そこには、さっきまでとはまるで違う光景が広がっていた。
住人達が、路地に溜まった汚れを集めている。
悪臭の元になっていたものを一輪車に載せ、下水道へ運んでいく者。
井戸から水を汲み、石畳に撒いて泥と汚水を洗い流す者。
壊れた木箱や瓦礫を道の端へ寄せている者。
まだ悪臭は残っている。
街が一瞬で綺麗になったわけではない。
それでも、さっきまで肌にまとわりついていた重い空気が、少しだけ薄くなっていた。
怒りや諦めのようなものが、街から抜け落ちている。
住人達は、自分達の心の汚れを落とすように、黙々と街を掃除していた。
一体、何が起こったのだろう。
遠くを見ると、陥落しかけていた第三砦の方でも動きがあった。
兵士達が態勢を立て直し、ゴブリンへ反撃を始めている。
剣戟の音が、少しずつ変わっていた。
錆びた剣の鈍い音よりも、鍛えられた兵士達の武器が打ち合う音の方が強く響いている。
燃えていた区画でも火の手が弱まり、逃げ遅れた住人の保護が始まっているようだった。
落城寸前だったルクス城が、息を吹き返している。
「お父さん!! お母さん!!」
その声に振り向く。
酒場に隠れていた子供達が、教会の中へ駆け込んでいった。
連れ去られていた大人達も、ようやく意識を取り戻し始めている。
女の子が、父親と母親に飛びついた。
父親は片足を引きずりながら、それでも娘をしっかり抱きとめる。
母親は泣きながら、何度も何度も娘の髪を撫でていた。
「よかった……無事で……」
「ごめんね、怖かったね……」
親子は、互いを確かめるように抱きしめ合っている。
その姿を見た時、間に合ってよかったと心から思った。
フェリシアが、そっと胸元に手を当てた。
「……よかった。
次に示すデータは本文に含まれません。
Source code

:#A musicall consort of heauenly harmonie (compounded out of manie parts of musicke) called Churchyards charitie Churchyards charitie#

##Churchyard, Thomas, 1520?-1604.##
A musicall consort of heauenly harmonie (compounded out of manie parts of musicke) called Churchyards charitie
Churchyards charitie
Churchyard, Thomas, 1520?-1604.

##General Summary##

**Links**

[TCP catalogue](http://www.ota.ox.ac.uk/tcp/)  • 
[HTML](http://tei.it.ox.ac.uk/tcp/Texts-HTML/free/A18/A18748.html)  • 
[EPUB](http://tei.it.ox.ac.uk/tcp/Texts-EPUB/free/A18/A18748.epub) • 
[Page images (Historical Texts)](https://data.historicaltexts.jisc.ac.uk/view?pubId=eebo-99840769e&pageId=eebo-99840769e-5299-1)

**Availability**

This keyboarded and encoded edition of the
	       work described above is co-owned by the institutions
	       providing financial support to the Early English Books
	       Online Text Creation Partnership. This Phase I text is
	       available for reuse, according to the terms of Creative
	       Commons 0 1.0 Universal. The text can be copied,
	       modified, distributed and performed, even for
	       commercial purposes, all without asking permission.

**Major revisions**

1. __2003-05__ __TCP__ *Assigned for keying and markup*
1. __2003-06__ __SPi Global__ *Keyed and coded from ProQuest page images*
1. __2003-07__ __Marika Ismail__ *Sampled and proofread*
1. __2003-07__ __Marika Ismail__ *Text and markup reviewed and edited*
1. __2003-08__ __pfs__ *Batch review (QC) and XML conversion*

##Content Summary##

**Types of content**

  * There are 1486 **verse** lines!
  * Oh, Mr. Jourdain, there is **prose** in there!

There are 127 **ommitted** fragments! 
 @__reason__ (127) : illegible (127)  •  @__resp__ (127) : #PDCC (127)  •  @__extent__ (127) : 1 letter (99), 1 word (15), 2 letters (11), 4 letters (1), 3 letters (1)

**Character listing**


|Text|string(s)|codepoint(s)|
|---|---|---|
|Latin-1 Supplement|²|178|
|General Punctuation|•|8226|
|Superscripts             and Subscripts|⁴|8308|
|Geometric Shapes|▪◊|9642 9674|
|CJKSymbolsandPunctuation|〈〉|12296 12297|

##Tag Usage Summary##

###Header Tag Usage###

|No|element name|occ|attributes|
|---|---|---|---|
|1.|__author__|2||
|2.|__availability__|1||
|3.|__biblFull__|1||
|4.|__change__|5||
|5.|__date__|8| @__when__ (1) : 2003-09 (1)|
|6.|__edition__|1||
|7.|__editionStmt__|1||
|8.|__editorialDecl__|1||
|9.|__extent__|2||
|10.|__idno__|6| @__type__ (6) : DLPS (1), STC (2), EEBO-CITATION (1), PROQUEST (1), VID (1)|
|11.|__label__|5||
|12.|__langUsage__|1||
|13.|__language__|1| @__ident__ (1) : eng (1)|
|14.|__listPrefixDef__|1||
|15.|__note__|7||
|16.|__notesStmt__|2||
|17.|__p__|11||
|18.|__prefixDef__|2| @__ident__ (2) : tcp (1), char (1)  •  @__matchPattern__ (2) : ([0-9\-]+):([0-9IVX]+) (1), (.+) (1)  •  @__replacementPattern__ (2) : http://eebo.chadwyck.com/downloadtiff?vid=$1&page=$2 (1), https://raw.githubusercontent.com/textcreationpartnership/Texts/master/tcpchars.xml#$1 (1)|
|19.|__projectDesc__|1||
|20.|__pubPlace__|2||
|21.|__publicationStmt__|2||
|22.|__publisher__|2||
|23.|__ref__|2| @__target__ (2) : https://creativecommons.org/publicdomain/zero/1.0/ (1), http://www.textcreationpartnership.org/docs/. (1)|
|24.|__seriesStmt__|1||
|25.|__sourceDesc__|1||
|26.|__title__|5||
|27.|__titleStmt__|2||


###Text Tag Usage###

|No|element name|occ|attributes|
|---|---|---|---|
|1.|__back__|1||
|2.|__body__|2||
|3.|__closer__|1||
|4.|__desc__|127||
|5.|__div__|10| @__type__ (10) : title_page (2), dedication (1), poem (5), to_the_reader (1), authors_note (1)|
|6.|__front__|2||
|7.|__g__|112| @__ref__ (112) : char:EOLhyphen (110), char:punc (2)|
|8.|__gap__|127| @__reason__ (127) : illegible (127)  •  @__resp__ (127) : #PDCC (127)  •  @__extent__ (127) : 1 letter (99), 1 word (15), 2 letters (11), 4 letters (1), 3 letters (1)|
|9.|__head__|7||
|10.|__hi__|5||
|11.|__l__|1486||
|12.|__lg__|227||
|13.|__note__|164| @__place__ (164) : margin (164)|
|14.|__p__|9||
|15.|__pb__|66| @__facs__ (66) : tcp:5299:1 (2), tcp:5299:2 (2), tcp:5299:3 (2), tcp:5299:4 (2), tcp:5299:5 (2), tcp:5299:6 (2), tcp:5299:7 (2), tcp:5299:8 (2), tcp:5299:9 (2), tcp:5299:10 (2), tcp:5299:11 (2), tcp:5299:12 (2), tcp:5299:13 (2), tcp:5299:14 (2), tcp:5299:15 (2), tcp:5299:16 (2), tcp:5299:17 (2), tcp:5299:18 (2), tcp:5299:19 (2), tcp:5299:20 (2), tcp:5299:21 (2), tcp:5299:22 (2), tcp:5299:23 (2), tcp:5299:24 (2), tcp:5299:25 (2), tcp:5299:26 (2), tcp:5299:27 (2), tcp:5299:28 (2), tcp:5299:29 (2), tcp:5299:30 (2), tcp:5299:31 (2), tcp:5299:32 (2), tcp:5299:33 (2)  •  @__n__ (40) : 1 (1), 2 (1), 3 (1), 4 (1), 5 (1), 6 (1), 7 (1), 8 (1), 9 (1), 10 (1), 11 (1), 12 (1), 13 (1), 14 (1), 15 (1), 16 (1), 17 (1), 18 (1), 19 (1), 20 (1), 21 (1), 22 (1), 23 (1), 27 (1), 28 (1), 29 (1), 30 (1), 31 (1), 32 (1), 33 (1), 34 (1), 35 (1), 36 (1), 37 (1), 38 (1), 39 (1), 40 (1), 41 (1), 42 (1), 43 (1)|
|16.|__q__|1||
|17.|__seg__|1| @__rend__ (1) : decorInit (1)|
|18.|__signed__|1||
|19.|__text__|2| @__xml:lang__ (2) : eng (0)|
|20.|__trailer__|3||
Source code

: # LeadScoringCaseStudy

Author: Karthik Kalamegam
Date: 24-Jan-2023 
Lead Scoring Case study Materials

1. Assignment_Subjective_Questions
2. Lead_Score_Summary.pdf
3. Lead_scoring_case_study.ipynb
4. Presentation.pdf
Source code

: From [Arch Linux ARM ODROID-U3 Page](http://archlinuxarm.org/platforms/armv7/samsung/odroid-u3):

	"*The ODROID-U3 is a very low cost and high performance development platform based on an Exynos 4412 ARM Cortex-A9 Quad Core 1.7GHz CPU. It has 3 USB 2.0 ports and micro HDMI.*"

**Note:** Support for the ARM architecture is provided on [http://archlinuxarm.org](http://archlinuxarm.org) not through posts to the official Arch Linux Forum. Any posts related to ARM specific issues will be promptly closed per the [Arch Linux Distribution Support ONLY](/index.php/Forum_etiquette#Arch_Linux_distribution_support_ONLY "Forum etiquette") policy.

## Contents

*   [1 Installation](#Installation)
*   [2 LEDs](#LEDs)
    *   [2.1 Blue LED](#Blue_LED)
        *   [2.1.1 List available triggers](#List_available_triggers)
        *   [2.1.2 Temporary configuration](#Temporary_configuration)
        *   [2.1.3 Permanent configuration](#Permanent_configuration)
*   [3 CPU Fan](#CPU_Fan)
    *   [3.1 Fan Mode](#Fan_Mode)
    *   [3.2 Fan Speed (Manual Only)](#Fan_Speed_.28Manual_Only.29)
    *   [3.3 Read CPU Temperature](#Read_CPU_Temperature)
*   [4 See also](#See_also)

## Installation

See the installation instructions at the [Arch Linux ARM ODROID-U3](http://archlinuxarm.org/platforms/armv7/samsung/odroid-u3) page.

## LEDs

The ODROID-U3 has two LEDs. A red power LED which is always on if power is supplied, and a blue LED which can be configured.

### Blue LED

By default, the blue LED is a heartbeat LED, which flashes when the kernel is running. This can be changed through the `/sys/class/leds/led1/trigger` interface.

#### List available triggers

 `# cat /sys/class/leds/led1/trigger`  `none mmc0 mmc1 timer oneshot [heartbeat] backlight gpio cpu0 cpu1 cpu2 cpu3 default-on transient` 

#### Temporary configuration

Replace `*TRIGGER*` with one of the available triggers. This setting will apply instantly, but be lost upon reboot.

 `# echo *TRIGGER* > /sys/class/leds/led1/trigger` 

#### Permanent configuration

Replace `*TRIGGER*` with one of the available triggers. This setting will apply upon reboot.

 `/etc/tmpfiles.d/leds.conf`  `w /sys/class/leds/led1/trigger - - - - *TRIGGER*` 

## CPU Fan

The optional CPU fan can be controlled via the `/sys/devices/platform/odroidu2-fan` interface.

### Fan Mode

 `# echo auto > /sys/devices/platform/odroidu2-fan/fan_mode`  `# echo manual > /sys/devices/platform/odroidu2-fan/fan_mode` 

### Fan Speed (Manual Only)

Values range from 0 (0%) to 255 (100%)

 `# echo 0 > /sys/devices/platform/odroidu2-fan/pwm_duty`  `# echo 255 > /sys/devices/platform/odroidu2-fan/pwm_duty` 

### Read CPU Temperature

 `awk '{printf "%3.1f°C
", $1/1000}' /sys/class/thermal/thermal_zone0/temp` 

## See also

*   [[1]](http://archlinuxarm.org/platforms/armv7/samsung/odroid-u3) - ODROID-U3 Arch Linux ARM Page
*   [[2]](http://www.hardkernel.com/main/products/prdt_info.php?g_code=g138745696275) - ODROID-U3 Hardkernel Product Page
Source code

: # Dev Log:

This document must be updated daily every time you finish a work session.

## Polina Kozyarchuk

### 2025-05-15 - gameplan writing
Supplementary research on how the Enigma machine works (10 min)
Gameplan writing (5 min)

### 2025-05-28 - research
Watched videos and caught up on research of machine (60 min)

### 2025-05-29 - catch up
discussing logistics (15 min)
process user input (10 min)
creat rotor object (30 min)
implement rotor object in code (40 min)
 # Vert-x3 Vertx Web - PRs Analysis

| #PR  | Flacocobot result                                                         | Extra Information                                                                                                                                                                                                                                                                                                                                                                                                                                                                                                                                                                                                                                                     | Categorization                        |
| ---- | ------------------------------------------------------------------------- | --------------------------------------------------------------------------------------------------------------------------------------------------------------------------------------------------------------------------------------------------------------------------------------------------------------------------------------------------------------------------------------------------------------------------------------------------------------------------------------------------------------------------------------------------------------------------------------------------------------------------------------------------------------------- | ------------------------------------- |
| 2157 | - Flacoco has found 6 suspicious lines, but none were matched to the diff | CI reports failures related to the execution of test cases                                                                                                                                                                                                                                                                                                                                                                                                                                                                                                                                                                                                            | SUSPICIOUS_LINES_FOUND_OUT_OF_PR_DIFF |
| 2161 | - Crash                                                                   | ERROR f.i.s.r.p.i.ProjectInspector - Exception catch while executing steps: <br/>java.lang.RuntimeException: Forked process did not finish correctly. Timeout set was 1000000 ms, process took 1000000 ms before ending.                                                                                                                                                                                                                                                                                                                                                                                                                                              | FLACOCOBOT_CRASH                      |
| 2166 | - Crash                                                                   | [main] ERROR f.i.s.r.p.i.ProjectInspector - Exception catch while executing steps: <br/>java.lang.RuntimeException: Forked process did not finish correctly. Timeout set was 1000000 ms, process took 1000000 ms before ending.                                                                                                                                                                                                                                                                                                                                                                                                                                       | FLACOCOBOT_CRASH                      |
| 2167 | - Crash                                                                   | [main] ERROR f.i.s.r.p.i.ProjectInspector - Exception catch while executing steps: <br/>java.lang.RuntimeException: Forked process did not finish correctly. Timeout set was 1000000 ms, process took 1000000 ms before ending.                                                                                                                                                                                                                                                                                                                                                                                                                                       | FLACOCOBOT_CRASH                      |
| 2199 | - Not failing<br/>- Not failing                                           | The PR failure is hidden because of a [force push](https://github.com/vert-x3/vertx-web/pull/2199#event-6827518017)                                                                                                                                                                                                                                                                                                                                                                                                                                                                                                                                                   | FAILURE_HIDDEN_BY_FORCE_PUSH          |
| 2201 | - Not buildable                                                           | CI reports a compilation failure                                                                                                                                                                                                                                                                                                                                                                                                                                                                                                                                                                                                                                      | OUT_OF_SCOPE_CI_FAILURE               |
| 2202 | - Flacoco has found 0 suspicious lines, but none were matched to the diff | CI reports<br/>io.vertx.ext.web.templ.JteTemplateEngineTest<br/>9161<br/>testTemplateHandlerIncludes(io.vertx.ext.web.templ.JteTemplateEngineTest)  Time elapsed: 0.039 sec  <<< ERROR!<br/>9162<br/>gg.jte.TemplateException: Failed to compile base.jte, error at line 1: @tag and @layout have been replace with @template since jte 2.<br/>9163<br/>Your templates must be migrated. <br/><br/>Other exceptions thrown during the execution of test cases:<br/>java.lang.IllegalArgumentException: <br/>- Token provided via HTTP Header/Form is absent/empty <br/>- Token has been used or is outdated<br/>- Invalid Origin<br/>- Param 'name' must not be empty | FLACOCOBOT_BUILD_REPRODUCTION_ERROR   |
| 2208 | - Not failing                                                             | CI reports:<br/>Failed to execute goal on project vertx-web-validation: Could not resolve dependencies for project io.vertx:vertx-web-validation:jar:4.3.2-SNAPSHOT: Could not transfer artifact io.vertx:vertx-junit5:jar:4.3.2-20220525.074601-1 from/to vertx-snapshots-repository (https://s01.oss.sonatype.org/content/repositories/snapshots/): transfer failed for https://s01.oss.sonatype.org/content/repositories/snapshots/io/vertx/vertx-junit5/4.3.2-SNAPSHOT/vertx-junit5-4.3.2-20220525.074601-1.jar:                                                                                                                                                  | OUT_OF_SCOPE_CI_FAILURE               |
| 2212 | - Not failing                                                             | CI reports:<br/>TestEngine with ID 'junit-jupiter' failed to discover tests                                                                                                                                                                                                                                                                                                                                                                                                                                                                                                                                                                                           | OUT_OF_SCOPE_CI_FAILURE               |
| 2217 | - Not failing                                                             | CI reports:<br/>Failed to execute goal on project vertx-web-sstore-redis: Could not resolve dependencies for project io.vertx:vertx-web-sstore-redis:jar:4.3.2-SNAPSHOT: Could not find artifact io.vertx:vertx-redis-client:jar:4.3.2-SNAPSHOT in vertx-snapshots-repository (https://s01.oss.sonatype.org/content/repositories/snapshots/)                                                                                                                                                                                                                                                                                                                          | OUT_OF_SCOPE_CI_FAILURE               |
本当に、よかったです」
その目には涙が浮かんでいた。
けれど、それは悲しみの涙ではなかった。
「お姉ちゃんたち、ありがとう!!」
ミレーヌに泣きながら抱きついていた女の子が、今度は満面の笑顔でミレーヌを見上げていた。
ミレーヌは屈んで、その子の頭を優しく撫でる。
「ほらね。ボク達、約束守ったよ」
「うん!! お父さんとお母さんを助けてくれてありがとう」
女の子の笑顔を見て、僕は胸の奥が温かくなるのを感じた。
僕達がしたことは、すべてを救ったわけじゃない。
この街の貧しさも、積もった恨みも、今日だけで消えるわけではない。
それでも、この子の笑顔だけでも取り戻せたなら、ここまで来た意味はあった。
闇に覆われていた街に、ほんの少しだけ光が戻っていた。